• _Work required_
Reproduce the rows below verbatim, omitting the pictures.

── Given data ──

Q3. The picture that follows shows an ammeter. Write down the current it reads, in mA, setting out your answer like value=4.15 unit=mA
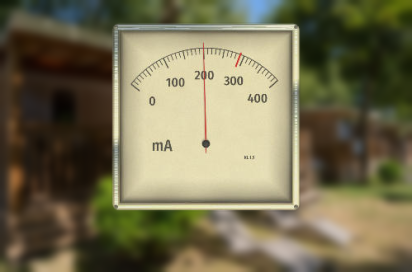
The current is value=200 unit=mA
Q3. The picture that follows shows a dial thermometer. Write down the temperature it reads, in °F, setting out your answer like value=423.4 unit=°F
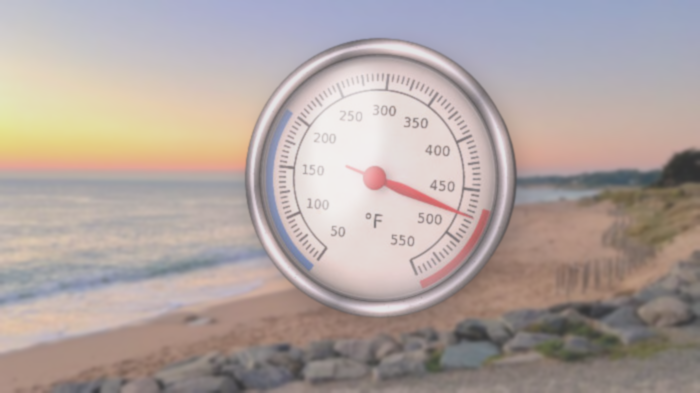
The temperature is value=475 unit=°F
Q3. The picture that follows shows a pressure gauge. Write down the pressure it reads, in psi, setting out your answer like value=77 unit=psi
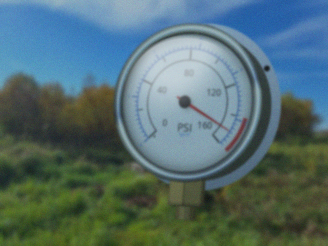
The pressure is value=150 unit=psi
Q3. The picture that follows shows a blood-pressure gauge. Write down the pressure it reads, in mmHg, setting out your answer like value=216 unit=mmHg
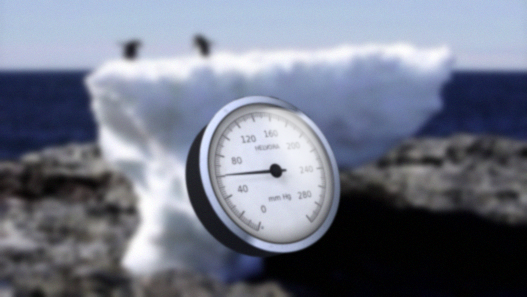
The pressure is value=60 unit=mmHg
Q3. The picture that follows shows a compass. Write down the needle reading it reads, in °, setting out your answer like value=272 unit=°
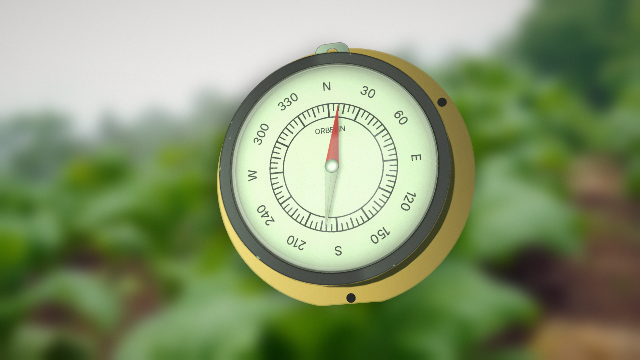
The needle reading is value=10 unit=°
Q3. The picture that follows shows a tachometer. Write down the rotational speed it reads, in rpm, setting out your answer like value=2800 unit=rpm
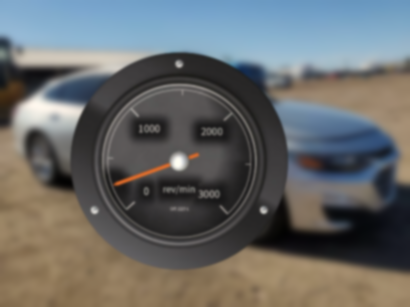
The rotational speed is value=250 unit=rpm
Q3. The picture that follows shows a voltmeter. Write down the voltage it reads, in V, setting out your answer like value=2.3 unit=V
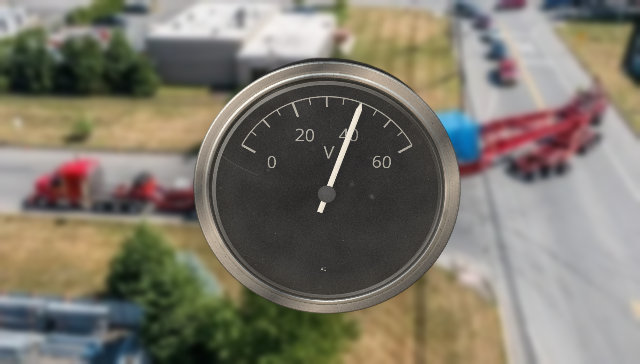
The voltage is value=40 unit=V
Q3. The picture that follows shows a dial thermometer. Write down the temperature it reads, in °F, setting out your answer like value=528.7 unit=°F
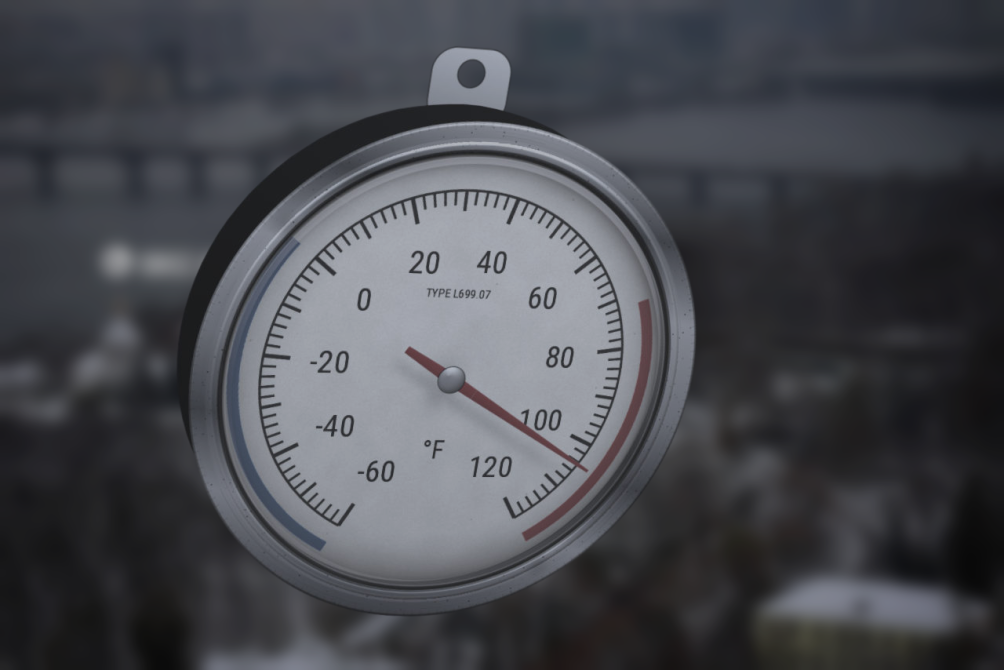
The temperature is value=104 unit=°F
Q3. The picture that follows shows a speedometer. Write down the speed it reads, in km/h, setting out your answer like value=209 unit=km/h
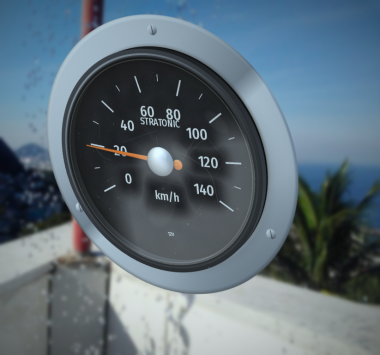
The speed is value=20 unit=km/h
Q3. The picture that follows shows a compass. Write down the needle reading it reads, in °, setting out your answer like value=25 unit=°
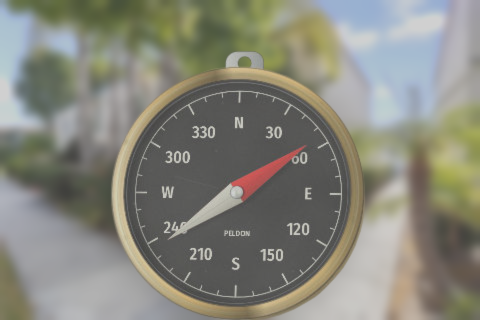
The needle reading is value=55 unit=°
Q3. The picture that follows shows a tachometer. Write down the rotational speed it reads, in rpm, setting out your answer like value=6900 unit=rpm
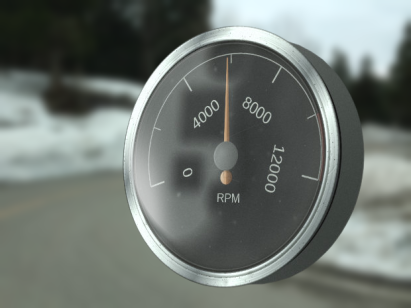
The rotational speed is value=6000 unit=rpm
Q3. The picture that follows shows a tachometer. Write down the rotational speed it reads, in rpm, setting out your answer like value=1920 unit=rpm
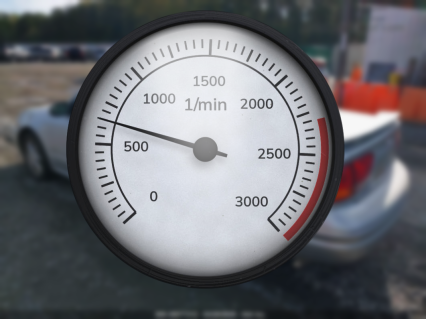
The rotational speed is value=650 unit=rpm
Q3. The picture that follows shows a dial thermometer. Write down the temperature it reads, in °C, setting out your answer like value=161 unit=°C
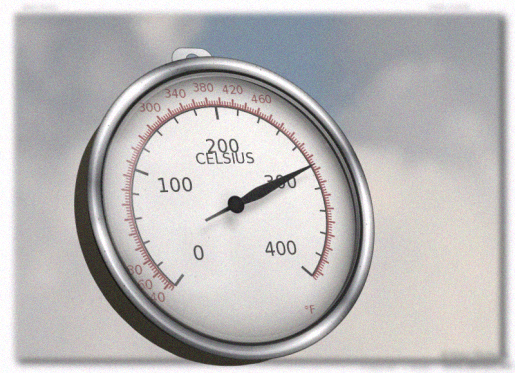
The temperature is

───

• _Written solution_
Q3. The picture that follows shows an ammeter. Write down the current it reads, in mA, setting out your answer like value=4.15 unit=mA
The current is value=200 unit=mA
Q3. The picture that follows shows a dial thermometer. Write down the temperature it reads, in °F, setting out your answer like value=423.4 unit=°F
The temperature is value=475 unit=°F
Q3. The picture that follows shows a pressure gauge. Write down the pressure it reads, in psi, setting out your answer like value=77 unit=psi
The pressure is value=150 unit=psi
Q3. The picture that follows shows a blood-pressure gauge. Write down the pressure it reads, in mmHg, setting out your answer like value=216 unit=mmHg
The pressure is value=60 unit=mmHg
Q3. The picture that follows shows a compass. Write down the needle reading it reads, in °, setting out your answer like value=272 unit=°
The needle reading is value=10 unit=°
Q3. The picture that follows shows a tachometer. Write down the rotational speed it reads, in rpm, setting out your answer like value=2800 unit=rpm
The rotational speed is value=250 unit=rpm
Q3. The picture that follows shows a voltmeter. Write down the voltage it reads, in V, setting out your answer like value=2.3 unit=V
The voltage is value=40 unit=V
Q3. The picture that follows shows a dial thermometer. Write down the temperature it reads, in °F, setting out your answer like value=528.7 unit=°F
The temperature is value=104 unit=°F
Q3. The picture that follows shows a speedometer. Write down the speed it reads, in km/h, setting out your answer like value=209 unit=km/h
The speed is value=20 unit=km/h
Q3. The picture that follows shows a compass. Write down the needle reading it reads, in °, setting out your answer like value=25 unit=°
The needle reading is value=55 unit=°
Q3. The picture that follows shows a tachometer. Write down the rotational speed it reads, in rpm, setting out your answer like value=6900 unit=rpm
The rotational speed is value=6000 unit=rpm
Q3. The picture that follows shows a tachometer. Write down the rotational speed it reads, in rpm, setting out your answer like value=1920 unit=rpm
The rotational speed is value=650 unit=rpm
Q3. The picture that follows shows a dial thermometer. Write down the temperature it reads, in °C, setting out your answer like value=161 unit=°C
The temperature is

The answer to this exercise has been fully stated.